Exercise prompt - Arrange the data below as a numbered list, starting at its first line and ending with the line containing "It shows 10 h 54 min", with both of those lines included. Leave out any blank lines.

-------- Input records --------

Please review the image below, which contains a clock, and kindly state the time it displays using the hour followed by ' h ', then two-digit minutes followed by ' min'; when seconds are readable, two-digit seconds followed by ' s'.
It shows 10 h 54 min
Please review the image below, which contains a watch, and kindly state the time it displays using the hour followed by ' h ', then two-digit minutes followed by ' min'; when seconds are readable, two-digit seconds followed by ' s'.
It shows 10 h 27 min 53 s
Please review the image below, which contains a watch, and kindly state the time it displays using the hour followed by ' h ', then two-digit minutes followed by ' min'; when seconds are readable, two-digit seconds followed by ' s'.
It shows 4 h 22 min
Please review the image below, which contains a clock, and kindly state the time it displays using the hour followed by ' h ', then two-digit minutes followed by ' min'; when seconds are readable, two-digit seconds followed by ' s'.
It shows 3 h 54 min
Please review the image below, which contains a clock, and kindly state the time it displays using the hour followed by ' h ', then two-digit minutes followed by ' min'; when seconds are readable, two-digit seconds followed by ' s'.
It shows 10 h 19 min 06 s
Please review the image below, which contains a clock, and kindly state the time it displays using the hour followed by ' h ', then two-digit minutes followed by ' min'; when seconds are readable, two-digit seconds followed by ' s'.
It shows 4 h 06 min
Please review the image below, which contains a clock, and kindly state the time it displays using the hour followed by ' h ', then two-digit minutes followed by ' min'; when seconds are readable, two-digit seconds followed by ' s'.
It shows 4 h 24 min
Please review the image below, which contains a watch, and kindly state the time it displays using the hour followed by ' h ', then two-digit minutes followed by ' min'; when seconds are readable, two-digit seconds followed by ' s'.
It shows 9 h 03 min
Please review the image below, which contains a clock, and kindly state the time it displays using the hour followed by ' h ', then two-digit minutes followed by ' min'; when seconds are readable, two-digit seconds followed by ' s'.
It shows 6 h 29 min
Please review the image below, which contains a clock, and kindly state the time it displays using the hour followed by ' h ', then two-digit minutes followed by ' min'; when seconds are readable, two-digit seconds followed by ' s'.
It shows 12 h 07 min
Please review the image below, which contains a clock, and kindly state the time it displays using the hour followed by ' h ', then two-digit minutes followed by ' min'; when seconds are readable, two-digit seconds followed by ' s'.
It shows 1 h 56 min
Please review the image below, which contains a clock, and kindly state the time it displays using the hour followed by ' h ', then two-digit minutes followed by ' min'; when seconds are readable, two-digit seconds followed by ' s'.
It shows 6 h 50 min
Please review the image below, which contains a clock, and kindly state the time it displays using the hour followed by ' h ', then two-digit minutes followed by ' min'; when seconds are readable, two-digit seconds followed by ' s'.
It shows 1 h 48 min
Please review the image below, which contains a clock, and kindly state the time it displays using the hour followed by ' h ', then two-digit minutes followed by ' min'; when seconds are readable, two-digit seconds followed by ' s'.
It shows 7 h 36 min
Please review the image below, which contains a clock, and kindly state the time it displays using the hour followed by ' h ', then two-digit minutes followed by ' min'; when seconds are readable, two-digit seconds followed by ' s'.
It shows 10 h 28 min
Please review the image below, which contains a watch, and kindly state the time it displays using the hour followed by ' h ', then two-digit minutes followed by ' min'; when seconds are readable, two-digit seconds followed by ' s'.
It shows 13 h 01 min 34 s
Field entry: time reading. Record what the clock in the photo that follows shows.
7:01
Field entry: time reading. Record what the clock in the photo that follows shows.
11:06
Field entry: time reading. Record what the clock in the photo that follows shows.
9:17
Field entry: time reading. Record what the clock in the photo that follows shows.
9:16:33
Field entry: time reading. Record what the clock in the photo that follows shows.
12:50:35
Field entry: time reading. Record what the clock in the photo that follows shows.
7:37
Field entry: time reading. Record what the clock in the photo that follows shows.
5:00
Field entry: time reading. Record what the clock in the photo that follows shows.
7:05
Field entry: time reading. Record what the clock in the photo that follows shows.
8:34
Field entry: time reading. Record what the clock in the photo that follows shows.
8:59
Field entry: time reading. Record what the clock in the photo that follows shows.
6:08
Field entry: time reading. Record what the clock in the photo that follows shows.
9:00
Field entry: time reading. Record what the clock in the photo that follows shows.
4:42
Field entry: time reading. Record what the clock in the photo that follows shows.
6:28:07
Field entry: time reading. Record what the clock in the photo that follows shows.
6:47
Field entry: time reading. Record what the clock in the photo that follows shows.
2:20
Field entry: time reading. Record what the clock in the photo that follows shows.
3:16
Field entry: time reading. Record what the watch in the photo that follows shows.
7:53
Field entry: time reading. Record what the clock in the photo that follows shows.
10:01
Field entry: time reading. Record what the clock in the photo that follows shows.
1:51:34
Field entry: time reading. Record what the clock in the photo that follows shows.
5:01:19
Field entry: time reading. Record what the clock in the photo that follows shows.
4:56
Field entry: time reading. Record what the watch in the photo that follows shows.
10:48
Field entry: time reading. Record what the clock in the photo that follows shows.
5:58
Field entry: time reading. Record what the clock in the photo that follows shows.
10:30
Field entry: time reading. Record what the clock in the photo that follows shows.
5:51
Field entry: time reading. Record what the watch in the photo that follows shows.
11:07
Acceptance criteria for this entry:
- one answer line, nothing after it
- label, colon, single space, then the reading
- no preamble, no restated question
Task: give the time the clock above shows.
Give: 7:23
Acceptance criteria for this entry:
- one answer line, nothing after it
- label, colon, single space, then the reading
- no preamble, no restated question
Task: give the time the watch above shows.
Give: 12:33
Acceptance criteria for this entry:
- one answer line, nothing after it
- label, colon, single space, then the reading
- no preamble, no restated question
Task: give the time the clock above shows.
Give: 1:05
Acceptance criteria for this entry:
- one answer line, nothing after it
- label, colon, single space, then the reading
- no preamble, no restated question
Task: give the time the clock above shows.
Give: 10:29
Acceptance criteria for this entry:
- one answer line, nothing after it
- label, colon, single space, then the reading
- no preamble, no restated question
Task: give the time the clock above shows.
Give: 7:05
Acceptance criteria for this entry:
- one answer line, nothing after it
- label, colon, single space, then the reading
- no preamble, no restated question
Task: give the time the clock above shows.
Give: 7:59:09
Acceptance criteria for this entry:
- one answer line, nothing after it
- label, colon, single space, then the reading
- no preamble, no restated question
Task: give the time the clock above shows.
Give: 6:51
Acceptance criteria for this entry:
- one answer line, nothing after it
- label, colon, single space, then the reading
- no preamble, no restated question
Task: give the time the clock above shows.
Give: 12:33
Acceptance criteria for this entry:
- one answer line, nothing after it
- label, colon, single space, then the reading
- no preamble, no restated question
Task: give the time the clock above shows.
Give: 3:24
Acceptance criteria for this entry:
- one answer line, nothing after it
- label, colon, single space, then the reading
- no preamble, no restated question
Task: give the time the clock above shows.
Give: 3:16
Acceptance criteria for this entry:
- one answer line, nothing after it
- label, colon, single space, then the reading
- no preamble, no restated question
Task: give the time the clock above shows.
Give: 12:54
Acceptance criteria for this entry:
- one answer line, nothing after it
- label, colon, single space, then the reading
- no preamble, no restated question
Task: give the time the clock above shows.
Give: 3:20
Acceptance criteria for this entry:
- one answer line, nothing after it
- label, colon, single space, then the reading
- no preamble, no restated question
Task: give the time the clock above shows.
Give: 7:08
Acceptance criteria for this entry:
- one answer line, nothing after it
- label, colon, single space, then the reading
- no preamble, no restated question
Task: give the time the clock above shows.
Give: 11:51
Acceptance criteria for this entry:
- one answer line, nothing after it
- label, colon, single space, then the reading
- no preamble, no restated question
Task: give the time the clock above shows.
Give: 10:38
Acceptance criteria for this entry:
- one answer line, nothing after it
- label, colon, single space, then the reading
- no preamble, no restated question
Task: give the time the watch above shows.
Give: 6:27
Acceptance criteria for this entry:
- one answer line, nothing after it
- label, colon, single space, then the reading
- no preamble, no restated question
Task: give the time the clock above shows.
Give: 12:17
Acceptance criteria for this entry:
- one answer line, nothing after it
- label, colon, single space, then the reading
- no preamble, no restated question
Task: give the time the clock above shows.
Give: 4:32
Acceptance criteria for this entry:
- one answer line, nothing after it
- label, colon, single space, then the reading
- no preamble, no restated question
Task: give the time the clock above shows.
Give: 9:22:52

--------

Response for this exercise -
1. Please review the image below, which contains a clock, and kindly state the time it displays using the hour followed by ' h ', then two-digit minutes followed by ' min'; when seconds are readable, two-digit seconds followed by ' s'.
2. It shows 10 h 54 min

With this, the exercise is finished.